Агния Львовна достала из кармана платок и вложила его в ее руку.
— Вытри слезы. Да нет, я думаю, многое, конечно, уже забылось… Вы же столько лет дружили!
— Ну что ты, Булочка! Я все-все помню!
— Неужели ты помнишь даже, как вы познакомились? — не поверила Агния Львовна. — Вам тогда лет по пять было. Да нет, навряд ли ты помнишь свой первый день в детском садике!
— А вот и помню, Булочка, вот и помню! Вот как раз первый день я очень даже хорошо помню! — сквозь слезы улыбнулась Наталья.
— А тогда расскажи!
— Я очень хотела поскорей пойти в детский сад, потому что Катя много про него рассказывала. Но я волновалась и трусила ужасно! Мама немного посидела со мной, чтобы я не сразу одна осталась, а потом Ольга Петровна, наша воспитательница, повела меня знакомиться с ребятами. Вся группа как раз в садике гуляла. Ольга Петровна сказала всем, что я новенькая, и дети меня окружили, стояли и смотрели на меня разинув рты. А я стояла посередке и страшно стеснялась. Тут Юрка подошел ко мне и хотел подарить майского жука. Живого! Он мне его протянул, а жук вдруг затрещал и начал крылья подымать: я испугалась и заревела. Жук тоже испугался и улетел, а Юрка заревел, потому что ему жука стало жалко. Так мы стояли и ревели друг на дружку! — Наташка тихонько, как-то неуверенно засмеялась. — Смешные мы были маленькие…
— И после этого вы подружились и стали не разлей вода!
— Точно!
— И он тебе не только жука потом дарил. Вот этого Зеленого Ежика я тоже хорошо помню! — Агния Львовна взяла из лежавшей на столе пестрой груды маленького зеленого резинового ежика: старенький ежик уже полинял и пошел пятнами от времени, пищалка у него в животе давно поломалась, выпала и затерялась. — Это был, кажется, подарок Юрика на твой день рождения?
— Нет, на Новый год. Этот ежичек у меня долго-долго жил под подушкой! Я без него уснуть не могла. Помнишь, Булочка?
— Еще бы мне не помнить! Однажды мы поехали на дачу в Оринку, а ты своего ежика дома забыла. Сколько рева было! Пришлось папе пообещать, что он пришлет его тебе по почте.
— Ой, а я этого не помню! Как же ты запомнила, бабушка?
— Ну, так ведь это мне пришлось каждый день на почту ходить за посылкой, вот я и запомнила. И этот ежик у тебя под подушкой так и жил до самой школы.
— Дольше, Булочка, гораздо дольше! Я его днем в стол прятала, чтобы Катька не дразнилась, а перед сном доставала и потихоньку под подушку перепрятывала!
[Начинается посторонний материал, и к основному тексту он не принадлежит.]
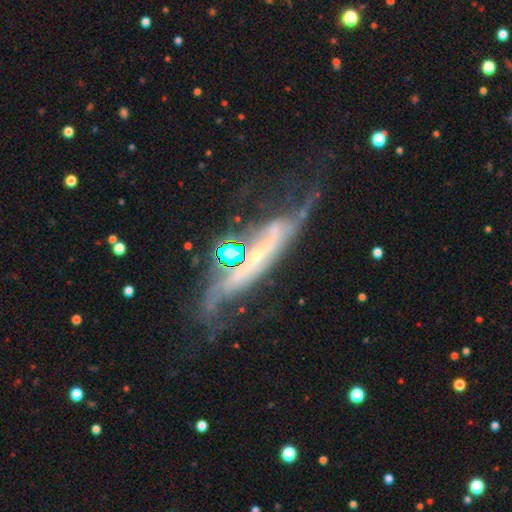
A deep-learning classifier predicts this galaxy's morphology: Smooth or featured?
  - featured or disk: 74% *
  - smooth: 14%
  - star or artifact: 12%
Edge-on disk?
  - no: 51% *
  - yes: 49%
Merging?
  - none: 41% *
  - major disturbance: 27%
  - minor disturbance: 22%
  - merger: 9%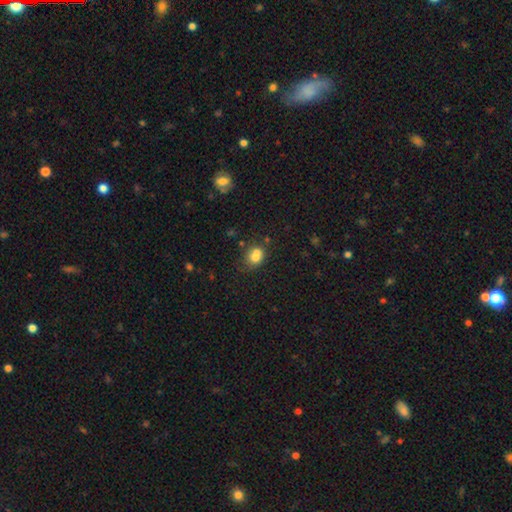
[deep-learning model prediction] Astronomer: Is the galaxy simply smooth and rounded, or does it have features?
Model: smooth — 73%.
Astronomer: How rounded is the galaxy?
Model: round — 60% (runner-up: in between, 39%).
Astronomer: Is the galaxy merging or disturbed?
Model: merger — 42% (runner-up: none, 39%).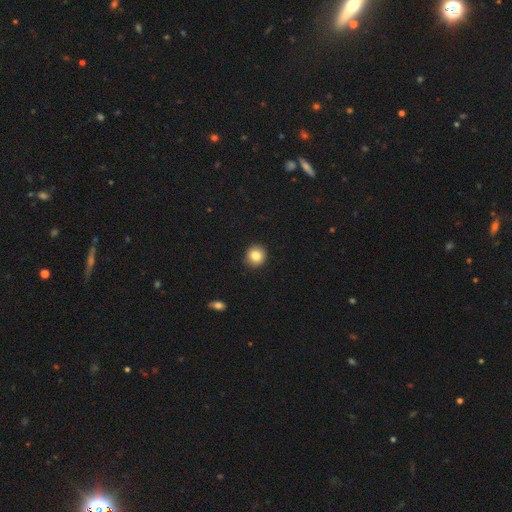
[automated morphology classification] A smooth galaxy with no disk features (84%) that is round (91%).

Vote fractions:
- Smooth or featured? smooth: 84% / star or artifact: 10% / featured or disk: 7%
- How rounded? round: 91% / in between: 9% / cigar-shaped: 1%
- Merging? none: 91% / minor disturbance: 7% / major disturbance: 2% / merger: 1%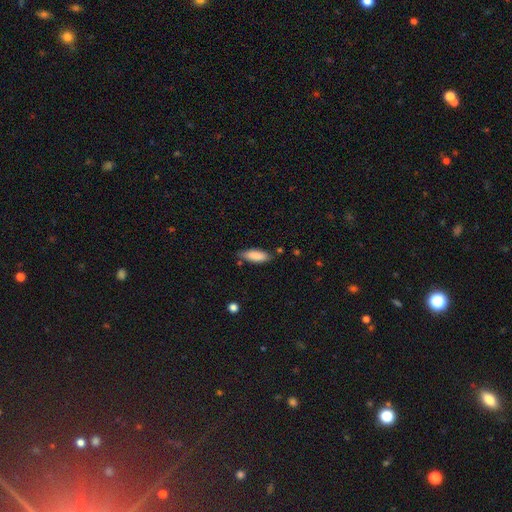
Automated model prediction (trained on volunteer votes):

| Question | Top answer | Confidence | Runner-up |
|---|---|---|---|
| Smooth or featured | smooth | 86% | featured or disk (7%) |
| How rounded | in between | 66% | cigar-shaped (32%) |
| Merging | none | 74% | minor disturbance (19%) |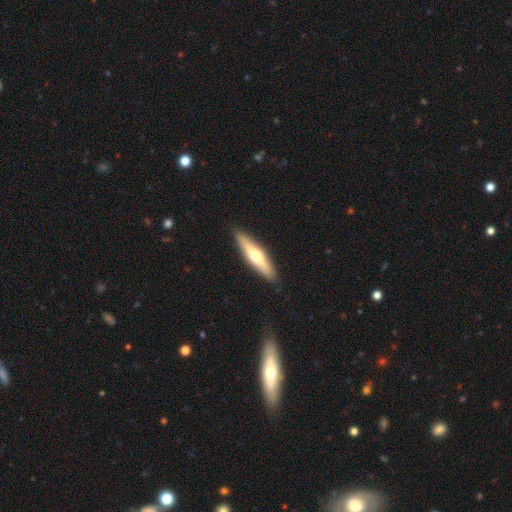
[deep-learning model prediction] A featured or disk galaxy (49%). Merging: none (90%).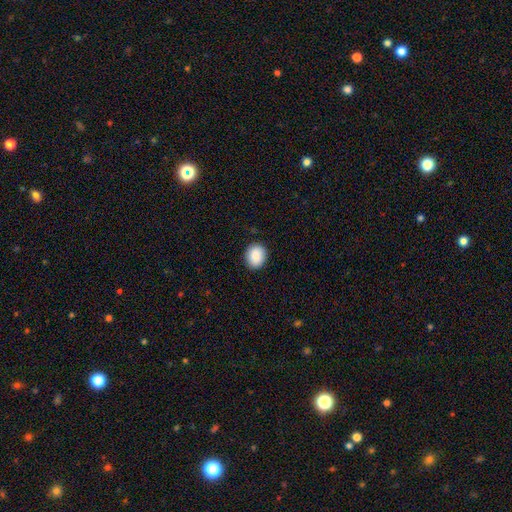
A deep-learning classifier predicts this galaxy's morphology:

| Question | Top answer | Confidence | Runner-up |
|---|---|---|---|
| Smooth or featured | smooth | 90% | star or artifact (7%) |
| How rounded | round | 61% | in between (38%) |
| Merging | none | 89% | minor disturbance (8%) |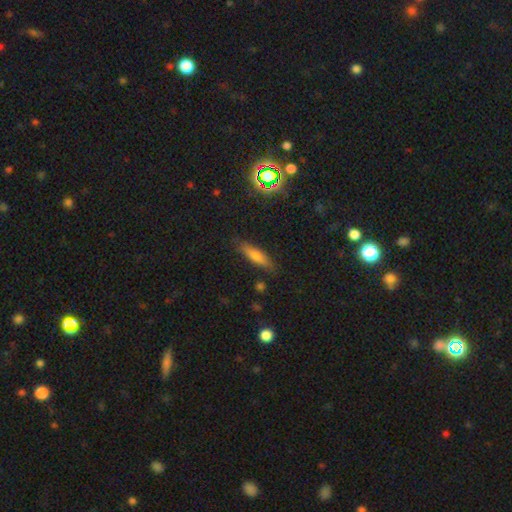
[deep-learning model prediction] smooth_or_featured: smooth (p=0.69) [alt: featured or disk p=0.20]
how_rounded: cigar-shaped (p=0.67) [alt: in between p=0.30]
merging: none (p=0.83) [alt: minor disturbance p=0.12]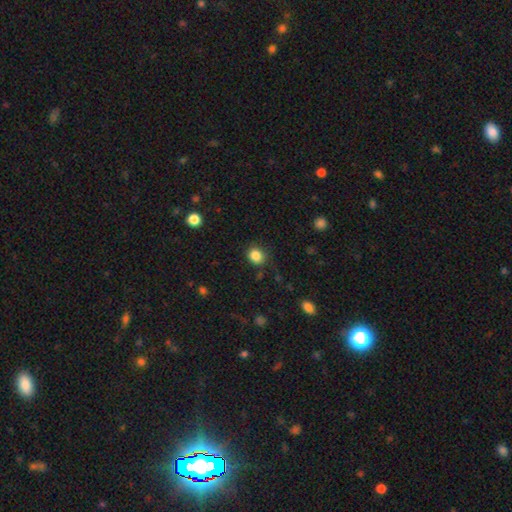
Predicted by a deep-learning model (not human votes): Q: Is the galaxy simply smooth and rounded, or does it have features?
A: smooth — 85%.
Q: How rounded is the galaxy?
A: round — 68%.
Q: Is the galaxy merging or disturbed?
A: none — 82%.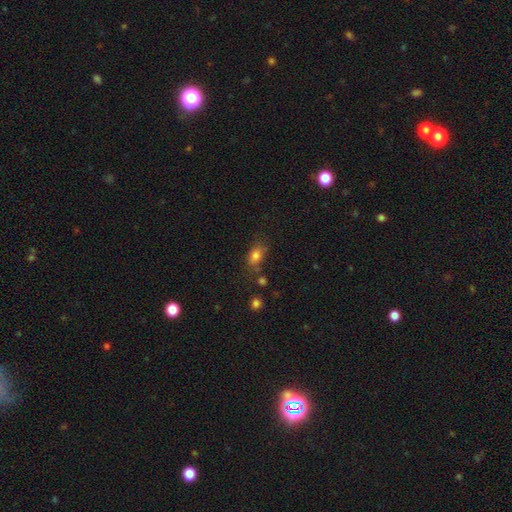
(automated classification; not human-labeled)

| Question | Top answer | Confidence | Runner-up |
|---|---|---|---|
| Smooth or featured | smooth | 79% | star or artifact (11%) |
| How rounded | in between | 75% | round (21%) |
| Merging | none | 62% | minor disturbance (21%) |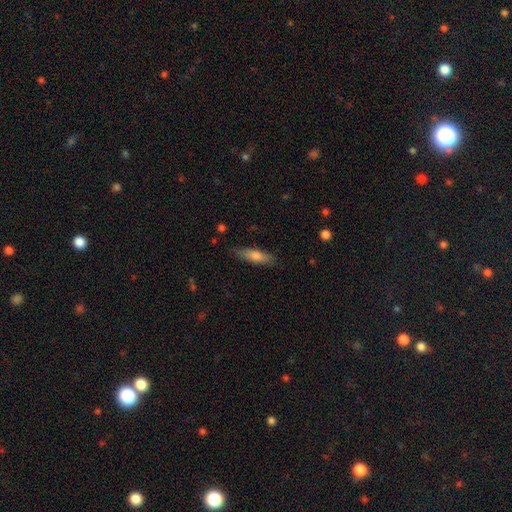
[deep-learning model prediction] A smooth galaxy with no disk features (68%) that is cigar-shaped (67%).

Vote fractions:
- Smooth or featured? smooth: 68% / featured or disk: 26% / star or artifact: 6%
- How rounded? cigar-shaped: 67% / in between: 31% / round: 2%
- Merging? none: 85% / minor disturbance: 11% / major disturbance: 2% / merger: 1%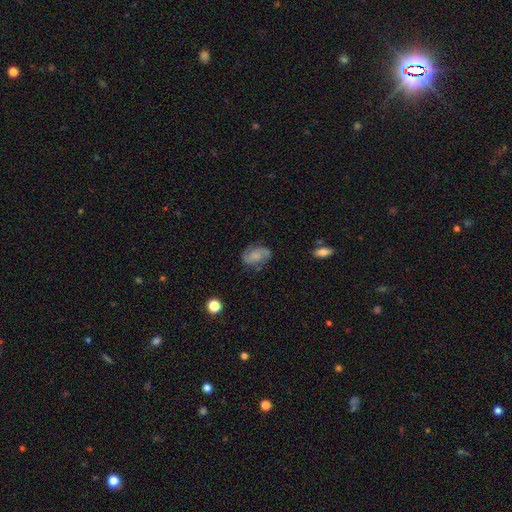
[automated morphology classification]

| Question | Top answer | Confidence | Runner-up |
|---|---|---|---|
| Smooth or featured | featured or disk | 64% | smooth (28%) |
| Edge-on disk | no | 97% | yes (3%) |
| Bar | no | 59% | weak (34%) |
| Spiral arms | yes | 92% | no (8%) |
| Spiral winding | medium | 49% | tight (29%) |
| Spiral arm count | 2 | 85% | can't tell (7%) |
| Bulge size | small | 35% | none (32%) |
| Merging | none | 75% | minor disturbance (17%) |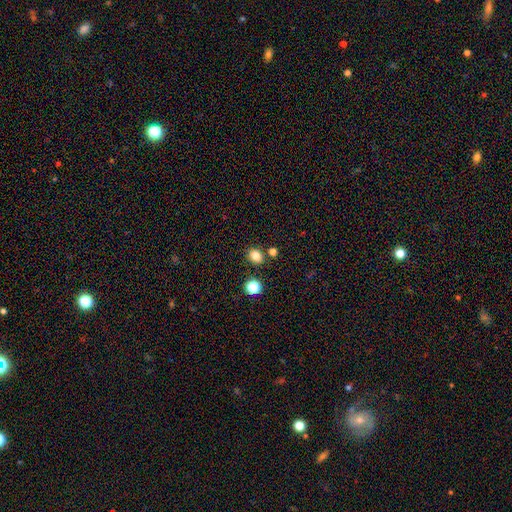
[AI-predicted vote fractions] This is clearly a smooth galaxy (81%). How rounded: possibly round (60%). Merging: clearly none (82%).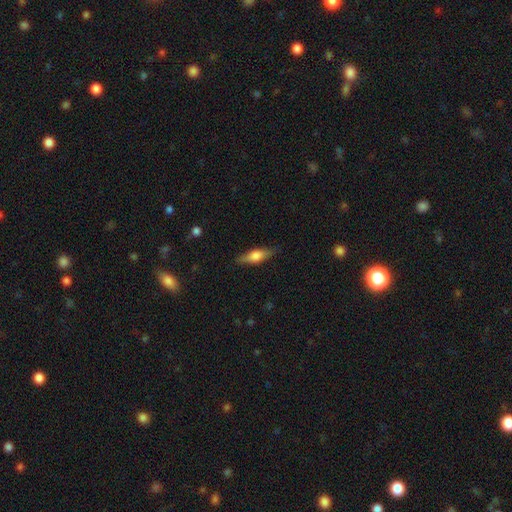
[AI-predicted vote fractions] A smooth galaxy with no disk features (51%) that is cigar-shaped (52%).

Vote fractions:
- Smooth or featured? smooth: 51% / featured or disk: 42% / star or artifact: 7%
- How rounded? cigar-shaped: 52% / in between: 45% / round: 3%
- Merging? none: 84% / minor disturbance: 12% / major disturbance: 3% / merger: 1%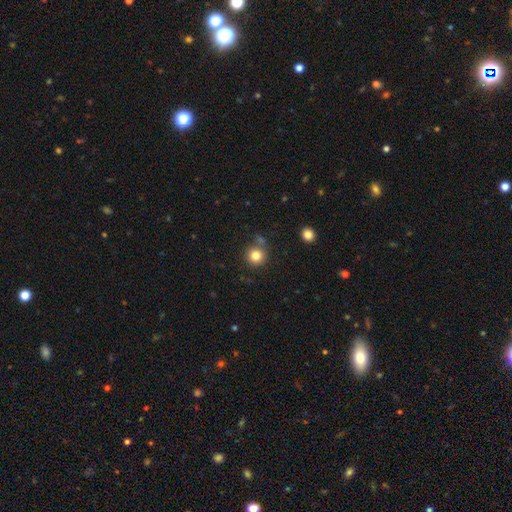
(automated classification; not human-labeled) Smooth or featured? smooth (81%)
How rounded? round (93%)
Merging? none (78%)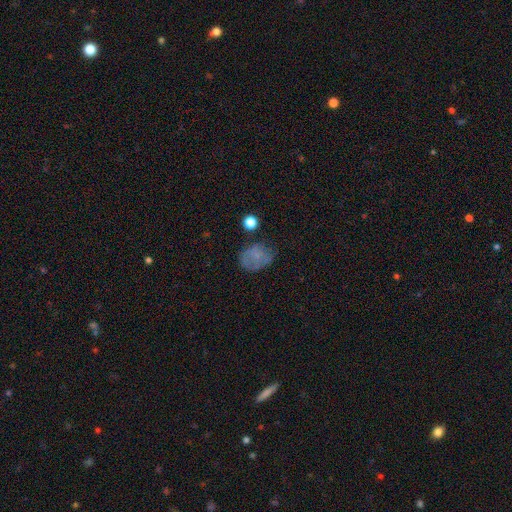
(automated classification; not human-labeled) smooth 65%, featured or disk 22%, star or artifact 13%. Down the decision tree: how rounded — in between (59%); merging — none (54%).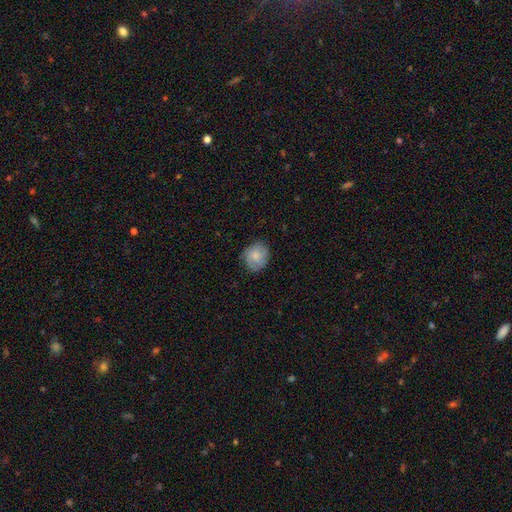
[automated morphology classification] The model was most divided on "how rounded": round: 66%, in between: 33%, cigar-shaped: 1%. More confident: merging — none (74%); smooth or featured — smooth (70%).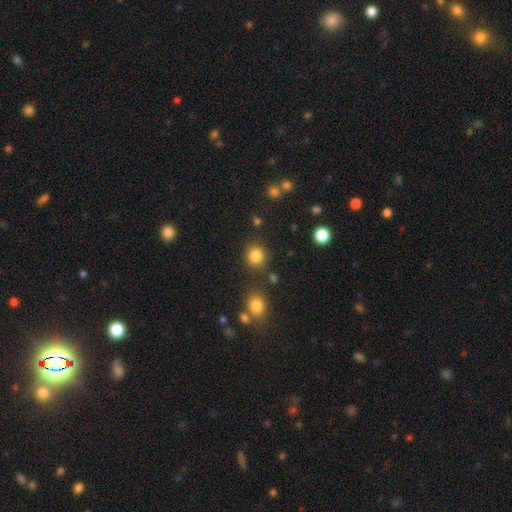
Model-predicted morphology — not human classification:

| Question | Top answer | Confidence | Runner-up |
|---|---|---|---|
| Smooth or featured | smooth | 84% | star or artifact (12%) |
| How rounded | round | 89% | in between (10%) |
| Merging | none | 83% | minor disturbance (8%) |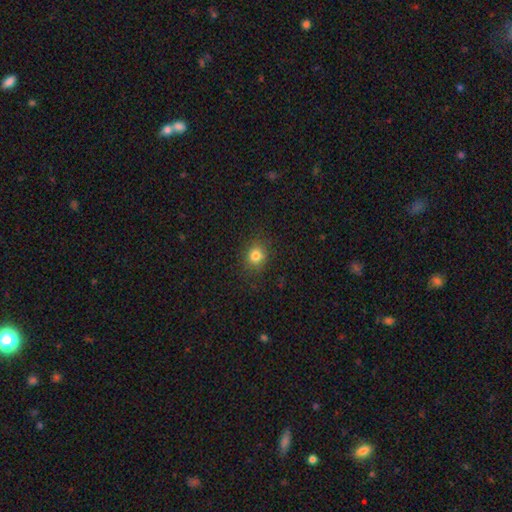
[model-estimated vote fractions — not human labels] Q: Smooth or featured?
A: smooth (80%); runner-up: star or artifact (14%)
Q: How rounded?
A: round (80%); runner-up: in between (19%)
Q: Merging?
A: none (86%); runner-up: minor disturbance (10%)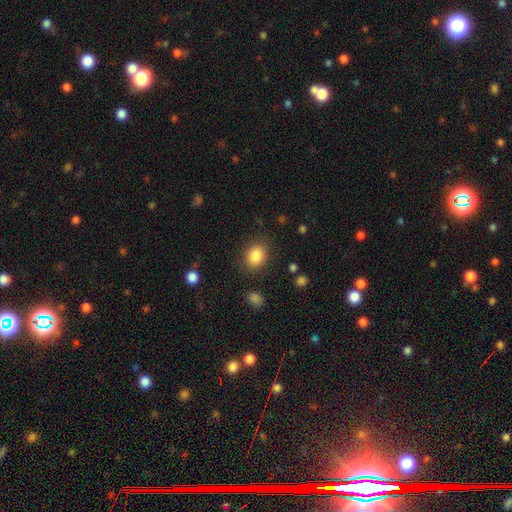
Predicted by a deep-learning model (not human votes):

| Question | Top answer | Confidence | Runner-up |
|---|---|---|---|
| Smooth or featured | smooth | 86% | star or artifact (9%) |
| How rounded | round | 58% | in between (41%) |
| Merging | none | 85% | minor disturbance (10%) |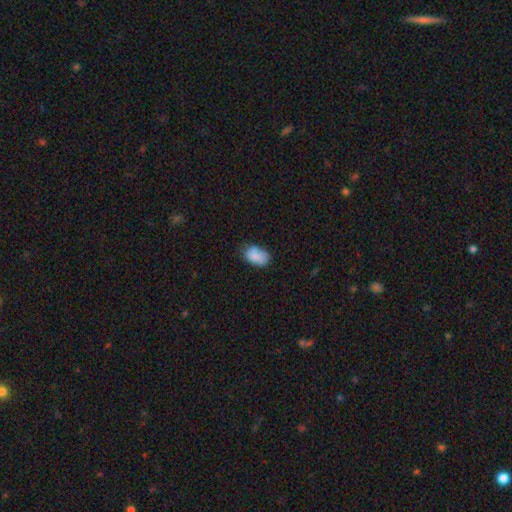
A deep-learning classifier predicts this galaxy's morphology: Smooth or featured? smooth (81%)
How rounded? in between (88%)
Merging? none (58%)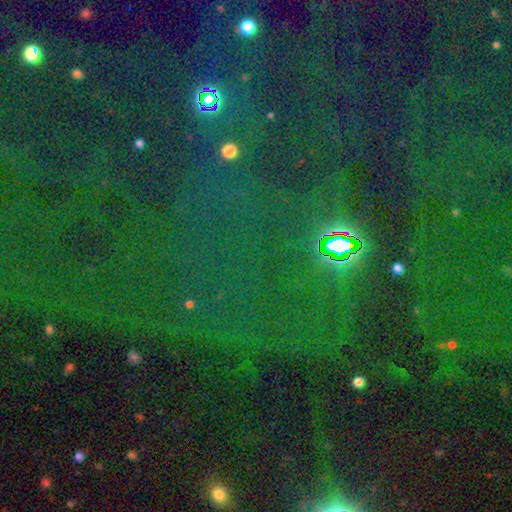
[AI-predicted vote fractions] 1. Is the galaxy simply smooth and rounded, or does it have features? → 81% star or artifact, 12% smooth, 7% featured or disk.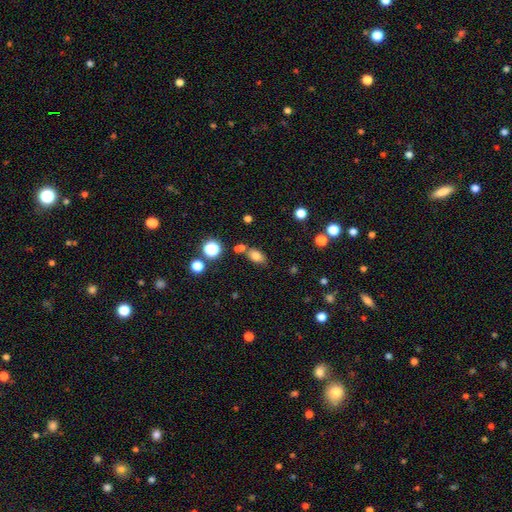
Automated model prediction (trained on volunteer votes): Q: Smooth or featured?
A: smooth (78%); runner-up: star or artifact (14%)
Q: How rounded?
A: in between (79%); runner-up: round (18%)
Q: Merging?
A: none (66%); runner-up: merger (17%)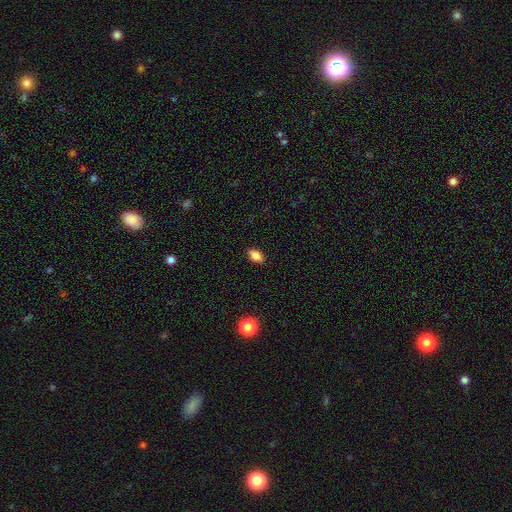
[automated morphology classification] A smooth galaxy with no disk features (81%) that is in between round and cigar-shaped (87%). Merging: none (87%).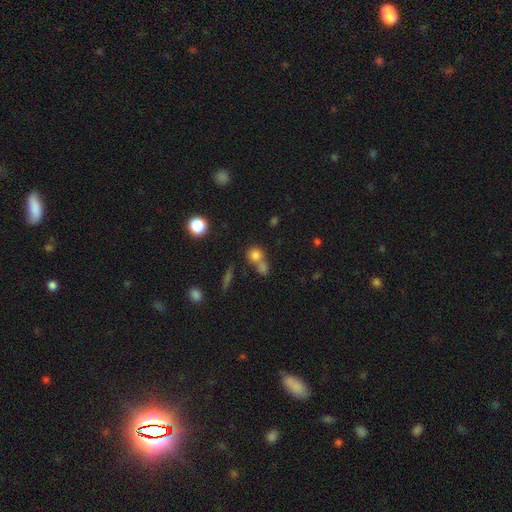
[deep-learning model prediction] This is likely a smooth galaxy (77%). How rounded: clearly round (83%). Merging: marginally merger (45%).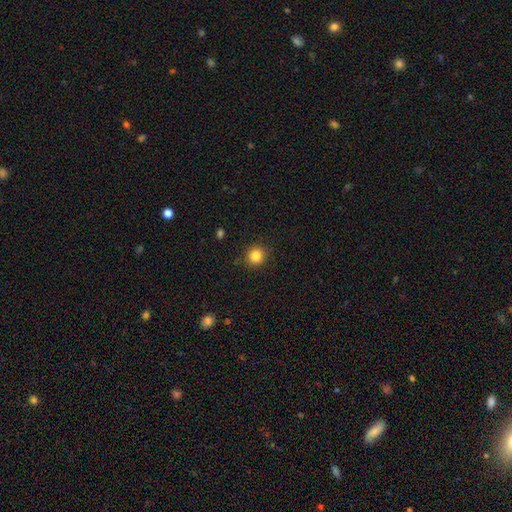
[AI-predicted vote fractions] smooth-or-featured: smooth: 84% | star or artifact: 11% | featured or disk: 4%
  how-rounded: round: 92% | in between: 8% | cigar-shaped: 1%
  merging: none: 89% | minor disturbance: 7% | major disturbance: 2% | merger: 1%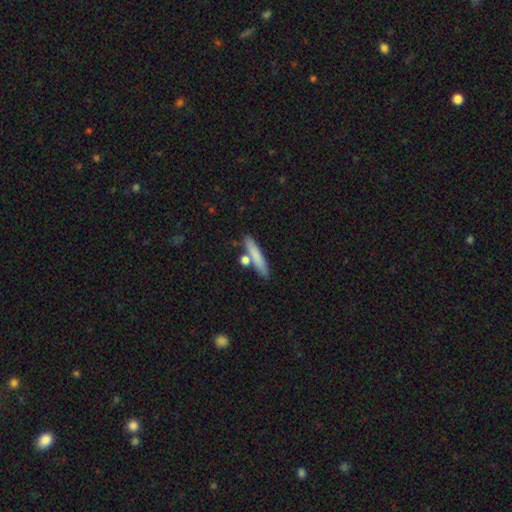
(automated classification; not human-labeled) A smooth galaxy with no disk features (76%) that is cigar-shaped (84%).

Vote fractions:
- Smooth or featured? smooth: 76% / featured or disk: 17% / star or artifact: 7%
- How rounded? cigar-shaped: 84% / in between: 12% / round: 4%
- Merging? none: 75% / merger: 12% / minor disturbance: 10% / major disturbance: 3%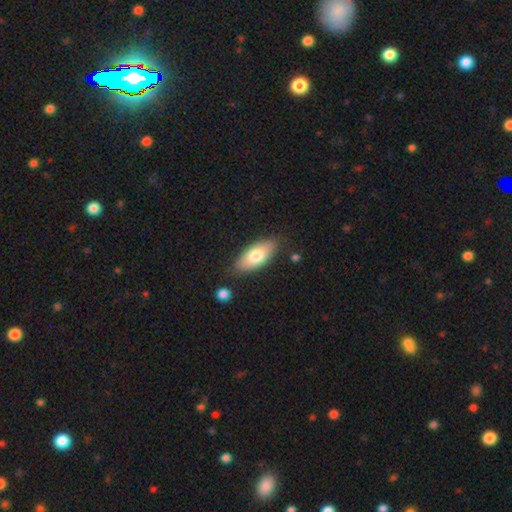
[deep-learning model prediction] Morphology: type=smooth (74%); roundness=in between (85%); merging=none (81%).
— Тогда у Ахатовых еще не было своей дачи, и Юрика иногда привозили к нам в Оринку и оставляли на недельку.
— Да, это были такие счастливые дни! Мы с ним построили дом на нашей березе и в нем играли. Помнишь, бабушка?
— Помню, Наташенька, помню!
— И как это мы ни разу оттуда не свалились?
— Так его же твой папа потихоньку от вас укрепил, а вы и не заметили!
— Хитрый какой!
— Не хитрый, а заботливый.
— Точно! Этот дом у нас попеременно был то корабль, то заколдованный замок на горе, то жилище эльфов.
— Ну, это уже позже было, когда вы в школе учились и начали читать фэнтези про хоббитов и про эльфов.
— Да, верно. А в школе мы с первого класса на одной парте сидели. Пока Ахатовы не переехали в другой район и Юрка не пошел в другую школу…
— Вы, наверное, в школе с ним никогда не ссорились?
— Ой, да ну что ты, бабушка! Еще как ссорились, даже дрались! Это уже потом, когда мы подросли, он начал меня от всех защищать. А я ужасно злилась и говорила ему, что мне защитники не нужны, сама справлюсь!
— А ты и справлялась! Мамы твоих одноклассников-мальчишек частенько, помнится, на тебя жаловались. Было такое?